8. Le 18 janvier 2017, le maire de la commune a pris un arrêté interdisant la circulation sur le chemin communal n°117 des véhicules dont le poids total roulant autorisé est supérieur à 19 tonnes. Par un jugement rendu le 8 mars 2019, le tribunal administratif de Toulouse a annulé l'arrêté du 18 janvier 2017.
9. Par un courrier en date du 5 novembre 2020, M. A a adressé une réclamation préalable à la commune tendant à être indemnisé à hauteur de 210 962,51 euros pour les préjudices qu'il estime avoir subi du fait de ces multiples décisions. La commune n'ayant pas répondu, une décision de refus est née le 5 janvier 2021.
10. Par la présente requête, M. A demande la condamnation de la commune de Payrin-Augmontel à lui verser la somme de 152 704,68 euros à titre d'indemnisation et la somme de 7 732,80 euros au titre de la répétition de l'indu, assortie des intérêts aux taux légal augmenté de cinq points à compter de la réception de la demande préalable.
Sur la fin de non-recevoir opposée en défense :
11. En l'espèce, la commune de Payrin-Augmontel fait valoir que les conclusions présentées par M. A au titre de la répétition de l'indu sont irrecevables dans la mesure où elles se fondent sur un fait générateur différent et une cause juridique différente.
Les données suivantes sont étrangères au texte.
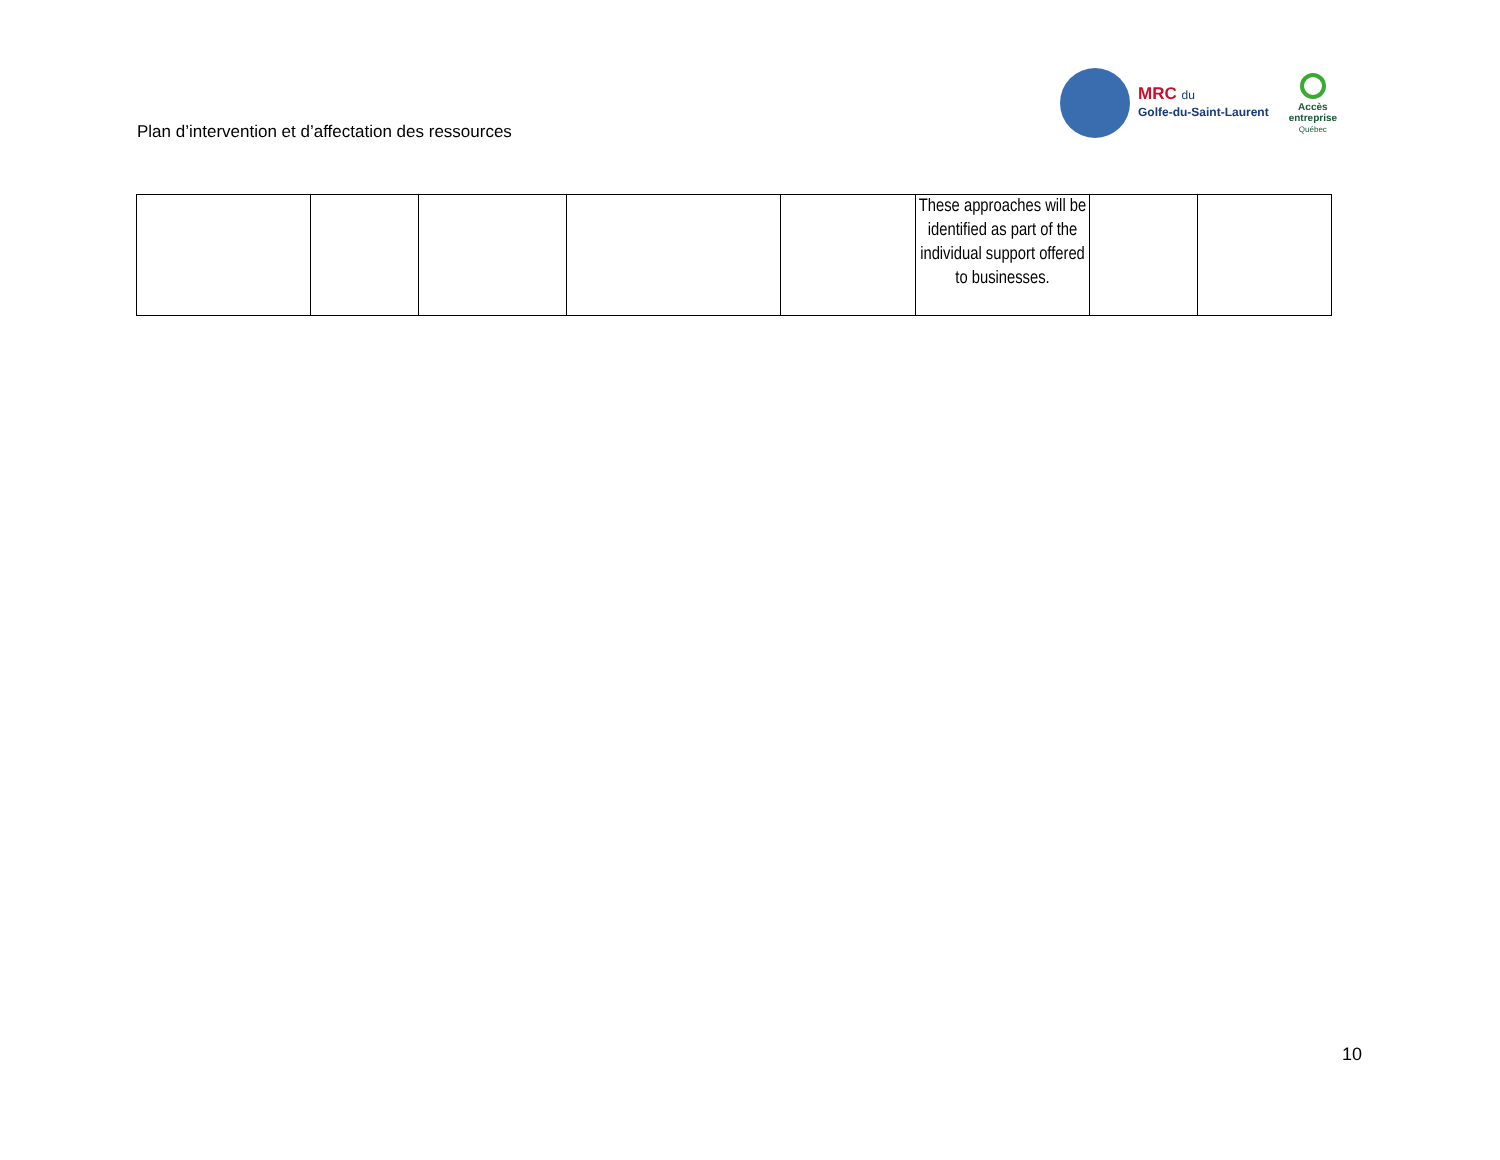Plan d’intervention et d’affectation des ressources
MRC du
Golfe-du-Saint-Laurent
Accès
entreprise
Québec
| | | | | | These approaches will be identified as part of the individual support offered to businesses. | | |
10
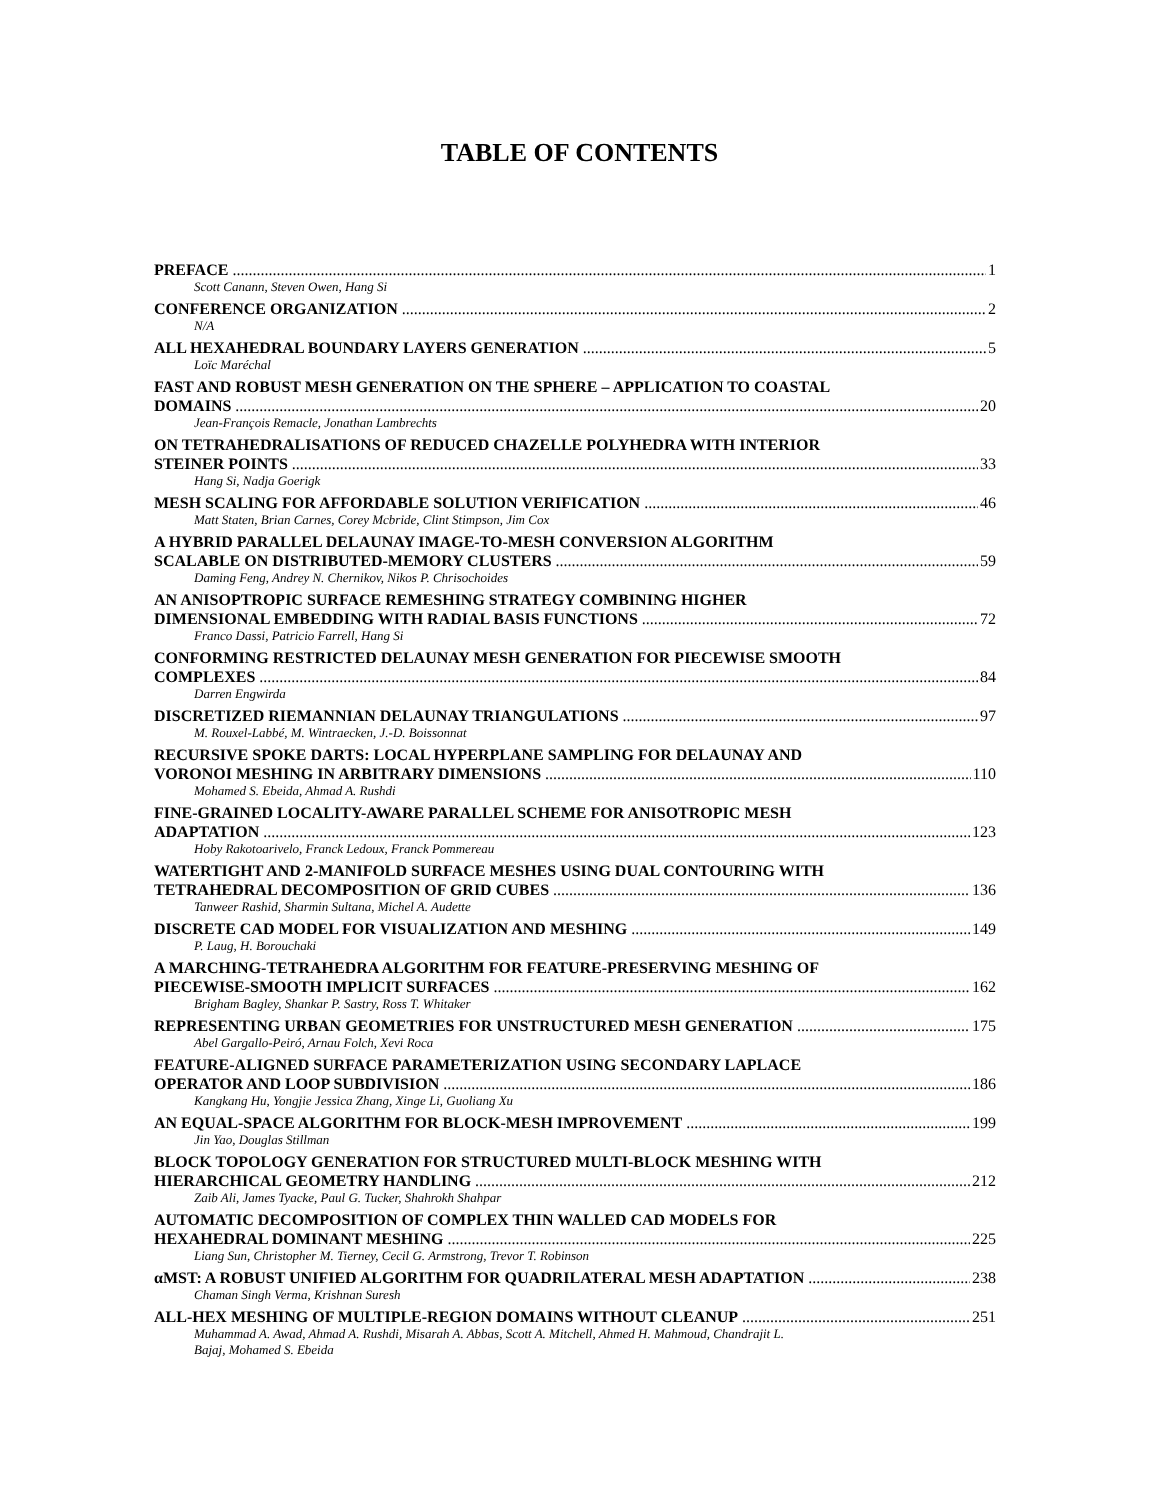TABLE OF CONTENTS
PREFACE 1
Scott Canann, Steven Owen, Hang Si
CONFERENCE ORGANIZATION 2
N/A
ALL HEXAHEDRAL BOUNDARY LAYERS GENERATION 5
Loïc Maréchal
FAST AND ROBUST MESH GENERATION ON THE SPHERE – APPLICATION TO COASTAL
DOMAINS 20
Jean-François Remacle, Jonathan Lambrechts
ON TETRAHEDRALISATIONS OF REDUCED CHAZELLE POLYHEDRA WITH INTERIOR
STEINER POINTS 33
Hang Si, Nadja Goerigk
MESH SCALING FOR AFFORDABLE SOLUTION VERIFICATION 46
Matt Staten, Brian Carnes, Corey Mcbride, Clint Stimpson, Jim Cox
A HYBRID PARALLEL DELAUNAY IMAGE-TO-MESH CONVERSION ALGORITHM
SCALABLE ON DISTRIBUTED-MEMORY CLUSTERS 59
Daming Feng, Andrey N. Chernikov, Nikos P. Chrisochoides
AN ANISOPTROPIC SURFACE REMESHING STRATEGY COMBINING HIGHER
DIMENSIONAL EMBEDDING WITH RADIAL BASIS FUNCTIONS 72
Franco Dassi, Patricio Farrell, Hang Si
CONFORMING RESTRICTED DELAUNAY MESH GENERATION FOR PIECEWISE SMOOTH
COMPLEXES 84
Darren Engwirda
DISCRETIZED RIEMANNIAN DELAUNAY TRIANGULATIONS 97
M. Rouxel-Labbé, M. Wintraecken, J.-D. Boissonnat
RECURSIVE SPOKE DARTS: LOCAL HYPERPLANE SAMPLING FOR DELAUNAY AND
VORONOI MESHING IN ARBITRARY DIMENSIONS 110
Mohamed S. Ebeida, Ahmad A. Rushdi
FINE-GRAINED LOCALITY-AWARE PARALLEL SCHEME FOR ANISOTROPIC MESH
ADAPTATION 123
Hoby Rakotoarivelo, Franck Ledoux, Franck Pommereau
WATERTIGHT AND 2-MANIFOLD SURFACE MESHES USING DUAL CONTOURING WITH
TETRAHEDRAL DECOMPOSITION OF GRID CUBES 136
Tanweer Rashid, Sharmin Sultana, Michel A. Audette
DISCRETE CAD MODEL FOR VISUALIZATION AND MESHING 149
P. Laug, H. Borouchaki
A MARCHING-TETRAHEDRA ALGORITHM FOR FEATURE-PRESERVING MESHING OF
PIECEWISE-SMOOTH IMPLICIT SURFACES 162
Brigham Bagley, Shankar P. Sastry, Ross T. Whitaker
REPRESENTING URBAN GEOMETRIES FOR UNSTRUCTURED MESH GENERATION 175
Abel Gargallo-Peiró, Arnau Folch, Xevi Roca
FEATURE-ALIGNED SURFACE PARAMETERIZATION USING SECONDARY LAPLACE
OPERATOR AND LOOP SUBDIVISION 186
Kangkang Hu, Yongjie Jessica Zhang, Xinge Li, Guoliang Xu
AN EQUAL-SPACE ALGORITHM FOR BLOCK-MESH IMPROVEMENT 199
Jin Yao, Douglas Stillman
BLOCK TOPOLOGY GENERATION FOR STRUCTURED MULTI-BLOCK MESHING WITH
HIERARCHICAL GEOMETRY HANDLING 212
Zaib Ali, James Tyacke, Paul G. Tucker, Shahrokh Shahpar
AUTOMATIC DECOMPOSITION OF COMPLEX THIN WALLED CAD MODELS FOR
HEXAHEDRAL DOMINANT MESHING 225
Liang Sun, Christopher M. Tierney, Cecil G. Armstrong, Trevor T. Robinson
αMST: A ROBUST UNIFIED ALGORITHM FOR QUADRILATERAL MESH ADAPTATION 238
Chaman Singh Verma, Krishnan Suresh
ALL-HEX MESHING OF MULTIPLE-REGION DOMAINS WITHOUT CLEANUP 251
Muhammad A. Awad, Ahmad A. Rushdi, Misarah A. Abbas, Scott A. Mitchell, Ahmed H. Mahmoud, Chandrajit L.
Bajaj, Mohamed S. Ebeida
12. Il résulte de l'instruction que M. A a, dans sa réclamation préalable adressée à la commune le 5 novembre 2020, demandé le versement d'une indemnité sur le fondement de la faute. Dans sa requête et ses mémoires, enregistrés les 24 février 2021, 17 juin 2022 et 16 janvier 2024, M. A a présenté des conclusions indemnitaires, en raison des préjudices subis sur le fondement de la faute, mais également des conclusions en remboursement de la somme de 7 732,80 euros, fondées sur la répétition de l'indu. Ces dernières sont fondées sur une cause juridique distincte de celle sur laquelle reposait la réclamation préalable. Ces conclusions comprenant la demande d'intérêts au taux légal, qui constituent donc une demande nouvelle, sont irrecevables dès lors qu'elles ont été présentées sans avoir fait l'objet d'une réclamation préalable. Dès lors, la fin de non-recevoir opposée sur ce point par la commune doit être accueillie.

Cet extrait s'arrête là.